Progressive pulmonary fibrosis in a murine model of Hermansky-Pudlak syndrome

• Published in: Respiratory research Vol. 23; no. 1; pp. 112 - 10
• Main Authors: Abudi-Sinreich, Shachar, Bodine, Steven P, Yokoyama, Tadafumi, Tolman, Nathanial J, Tyrlik, Michal, Testa, Lauren C, Han, Chen G, Dorward, Heidi M, Wincovitch, Stephen M, Anikster, Yair, Gahl, William A, Cinar, Resat, Gochuico, Bernadette R, Malicdan, May Christine V
• Format: Journal Article
• Language: English
• Published: England BioMed Central 04.05.2022; BMC
• Subjects: Albinism; Animal models; Animals; Bleomycin; Bleomycin - toxicity; Data collection; Disease Models, Animal; Drug development; FDA approval; Fibrosis; Hemorrhagic Disorders; Hermanski-Pudlak Syndrome - chemically induced; Hermanski-Pudlak Syndrome - genetics; Hermansky-Pudlak syndrome; Histopathology; Idiopathic Pulmonary Fibrosis - pathology; Inflammation; Interstitial lung disease; Lung; Lung diseases; Mice; Pulmonary fibrosis; Rare disease; Trachea; Translational disease models; United States > US; Bleomycin; Pulmonary fibrosis; Interstitial lung disease; Rare disease; Translational disease models
• ISSN: 1465-993X; 1465-9921; 1465-993X; 1465-9921
• DOI: 10.1186/s12931-022-02002-z

HPS-1 is a genetic type of Hermansky-Pudlak syndrome (HPS) with highly penetrant pulmonary fibrosis (HPSPF), a restrictive lung disease that is similar to idiopathic pulmonary fibrosis (IPF).
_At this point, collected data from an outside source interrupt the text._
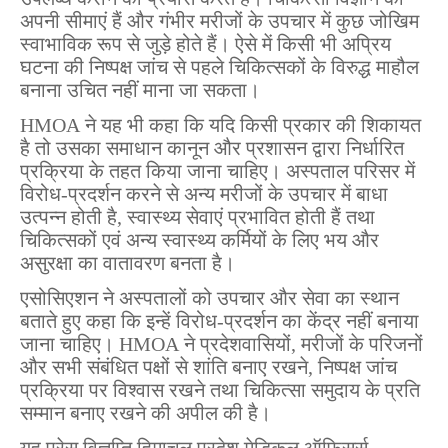
अपनी सीमाएं हैं और गंभीर मरीजों के उपचार में कुछ जोखिम
स्वाभाविक रूप से जुड़े होते हैं। ऐसे में किसी भी अप्रिय
घटना की निष्पक्ष जांच से पहले चिकित्सकों के विरुद्ध माहौल
बनाना उचित नहीं माना जा सकता।
HMOA ने यह भी कहा कि यदि किसी प्रकार की शिकायत
है तो उसका समाधान कानून और प्रशासन द्वारा निर्धारित
प्रक्रिया के तहत किया जाना चाहिए। अस्पताल परिसर में
विरोध-प्रदर्शन करने से अन्य मरीजों के उपचार में बाधा
उत्पन्न होती है, स्वास्थ्य सेवाएं प्रभावित होती हैं तथा
चिकित्सकों एवं अन्य स्वास्थ्य कर्मियों के लिए भय और
असुरक्षा का वातावरण बनता है।
एसोसिएशन ने अस्पतालों को उपचार और सेवा का स्थान
बताते हुए कहा कि इन्हें विरोध-प्रदर्शन का केंद्र नहीं बनाया
जाना चाहिए। HMOA ने प्रदेशवासियों, मरीजों के परिजनों
और सभी संबंधित पक्षों से शांति बनाए रखने, निष्पक्ष जांच
प्रक्रिया पर विश्वास रखने तथा चिकित्सा समुदाय के प्रति
सम्मान बनाए रखने की अपील की है।
यह प्रेस विज्ञप्ति हिमाचल प्रदेश मेडिकल ऑफिसर्स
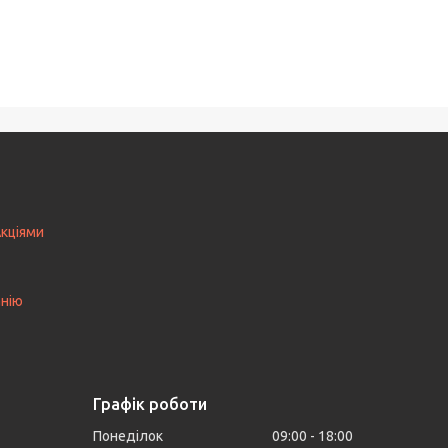
Акціями
анію
Графік роботи
Понеділок
09:00
18:00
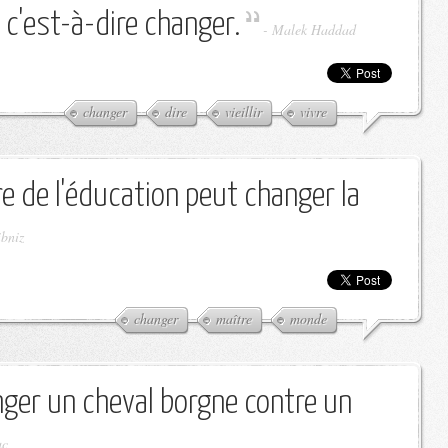
r, c'est-à-dire changer.
-
Malek Haddad
changer
dire
vieillir
vivre
re de l'éducation peut changer la
ibniz
changer
maître
monde
anger un cheval borgne contre un
uc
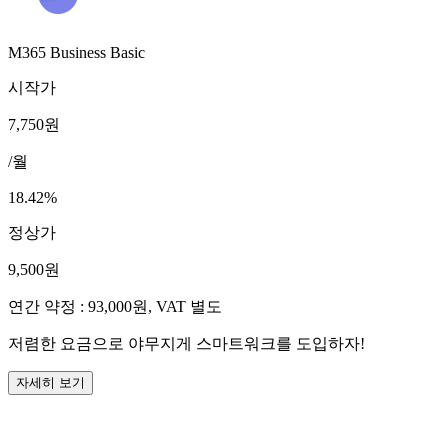
M365 Business Basic
시작가
7,750원
/
월
18.42
%
정상가
9,500원
연간 약정 : 93,000원, VAT 별도
저렴한 요금으로 야무지게 스마트워크를 도입하자!
자세히 보기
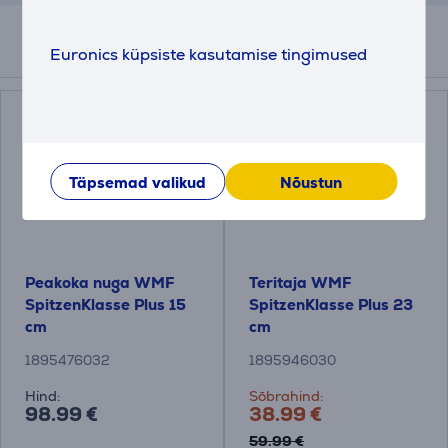
Euronics küpsiste kasutamise tingimused
Kokkusobivad tooted
Täpsemad valikud
Nõustun
Peakoka nuga WMF
Teritaja WMF
SpitzenKlasse Plus 15
SpitzenKlasse Plus 23
cm
cm
1895476032
1895946030
Hind:
Sõbrahind:
98.99 €
38.99 €
59.99 €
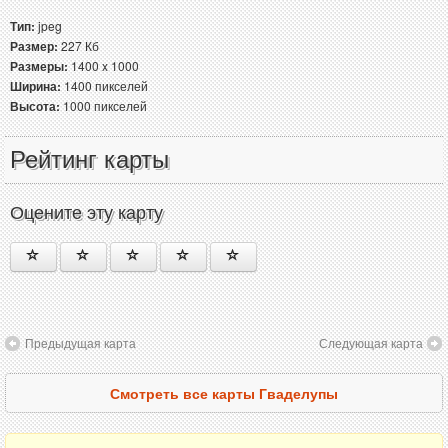
Тип:
jpeg
Размер:
227 Кб
Размеры:
1400 x 1000
Ширина:
1400 пикселей
Высота:
1000 пикселей
Рейтинг карты
Оцените эту карту
Предыдущая карта
Следующая карта
Смотреть все карты Гваделупы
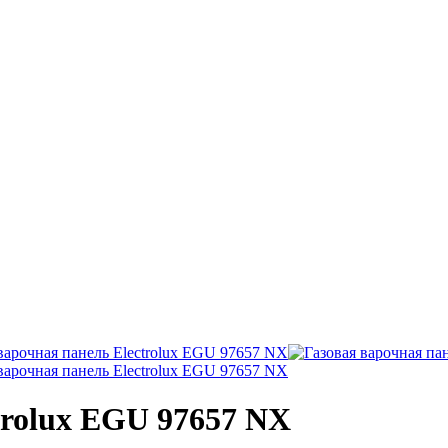
trolux EGU 97657 NX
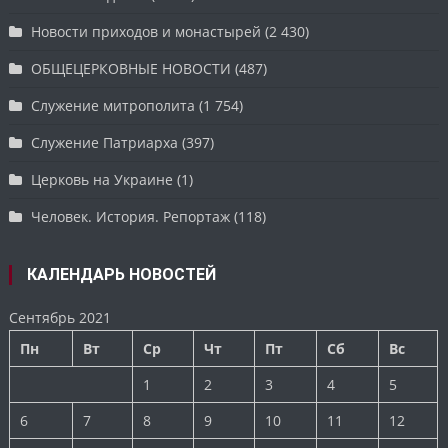
Новости приходов и монастырей
(2 430)
ОБЩЕЦЕРКОВНЫЕ НОВОСТИ
(487)
Служение митрополита
(1 754)
Служение Патриарха
(397)
Церковь на Украине
(1)
Человек. История. Репортаж
(118)
КАЛЕНДАРЬ НОВОСТЕЙ
Сентябрь 2021
Пн
Вт
Ср
Чт
Пт
Сб
Вс
1
2
3
4
5
6
7
8
9
10
11
12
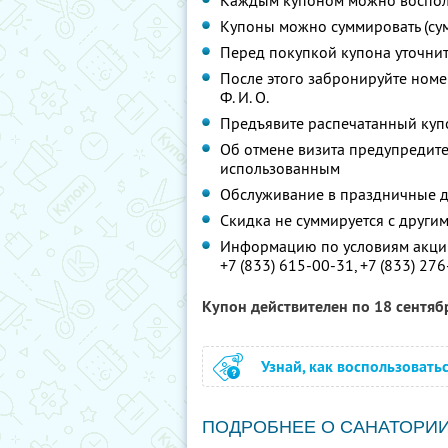
Каждым купоном можно восполь
Купоны можно суммировать (су
Перед покупкой купона уточни
После этого забронируйте номе
Ф. И. О.
Предъявите распечатанный куп
Об отмене визита предупредите 
использованным
Обслуживание в праздничные д
Скидка не суммируется с друг
Информацию по условиям акции
+7 (833) 615-00-31,
+7 (833) 27
Купон действителен по 18 сентя
Узнай, как воспользовать
ПОДРОБНЕЕ О САНАТОРИ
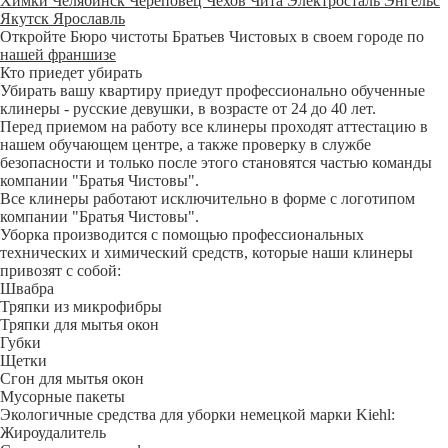
Химки
Челябинск
Череповец
Чехов
Чита
Электросталь
Энгельс
Якутск
Ярославль
Откройте Бюро чистоты Братьев Чистовых в своем городе по
нашей франшизе
Кто приедет убирать
Убирать вашу квартиру приедут профессионально обученные
клинеры - русские девушки, в возрасте от 24 до 40 лет.
Перед приемом на работу все клинеры проходят аттестацию в
нашем обучающем центре, а также проверку в службе
безопасности и только после этого становятся частью команды
компании "Братья Чистовы".
Все клинеры работают исключительно в форме с логотипом
компании "Братья Чистовы".
Уборка производится с помощью профессиональных
технических и химический средств, которые наши клинеры
привозят с собой:
Швабра
Тряпки из микрофибры
Тряпки для мытья окон
Губки
Щетки
Сгон для мытья окон
Мусорные пакеты
Экологичные средства для уборки немецкой марки Kiehl:
Жироудалитель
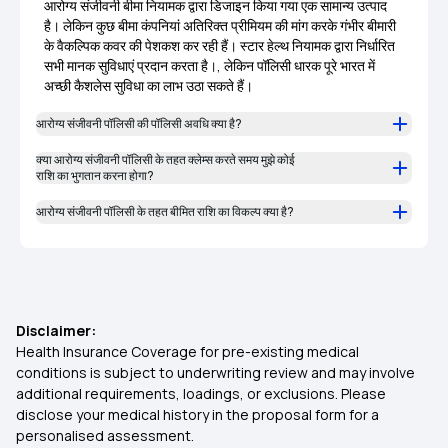
आरोग्य संजीवनी बीमा नियामक द्वारा डिजाइन किया गया एक सामान्य उत्पाद
है। लेकिन कुछ बीमा कंपनियां अतिरिक्त प्रीमियम की मांग करके गंभीर बीमारी
के वैकल्पिक कवर की पेशकश कर रही हैं। स्टार हेल्थ नियामक द्वारा निर्धारित
सभी मानक सुविधाएं प्रदान करता है।, लेकिन पॉलिसी धारक पूरे भारत में
अच्छी कैशलेस सुविधा का लाभ उठा सकते हैं।
आरोग्य संजीवनी पॉलिसी की पॉलिसी अवधि क्या है?
क्या आरोग्य संजीवनी पॉलिसी के तहत क्लेम्स करते समय मुझे कोई
राशि का भुगतान करना होगा?
आरोग्य संजीवनी पॉलिसी के तहत बीमित राशि का विकल्प क्या है?
Disclaimer:
Health Insurance Coverage for pre-existing medical
conditions is subject to underwriting review and may involve
additional requirements, loadings, or exclusions. Please
disclose your medical history in the proposal form for a
personalised assessment.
Hps1 (pale ear) is a naturally occurring HPS-1 mouse model that exhibits high sensitivity to bleomycin-induced pulmonary fibrosis (PF). Traditional methods of administering bleomycin as an intratracheal (IT) route to induce PF in this model often lead to severe acute lung injury and high mortality rates, complicating studies focusing on pathobiological mechanisms or exploration of therapeutic options for HPSPF. To develop a murine model of HPSPF that closely mimics the progression of human pulmonary fibrosis, we investigated the pulmonary effects of systemic delivery of bleomycin in Hps1 mice using a subcutaneous minipump and compared results to oropharyngeal delivery of bleomycin. Our study revealed that systemic delivery of bleomycin induced limited, acute inflammation that resolved. The distinct inflammatory phase preceded a slow, gradually progressive fibrogenesis that was shown to be both time-dependent and dose-dependent. The fibrosis phase exhibited characteristics that better resembles human disease with focal regions of fibrosis that were predominantly found in peribronchovascular areas and in subpleural regions; central lung areas contained relatively less fibrosis. This model provides a preclinical tool that will allow researchers to study the mechanism of pulmonary fibrosis in HPS and provide a platform for the development of therapeutics to treat HPSPF. This method can be applied on studies of IPF or other monogenic disorders that lead to pulmonary fibrosis.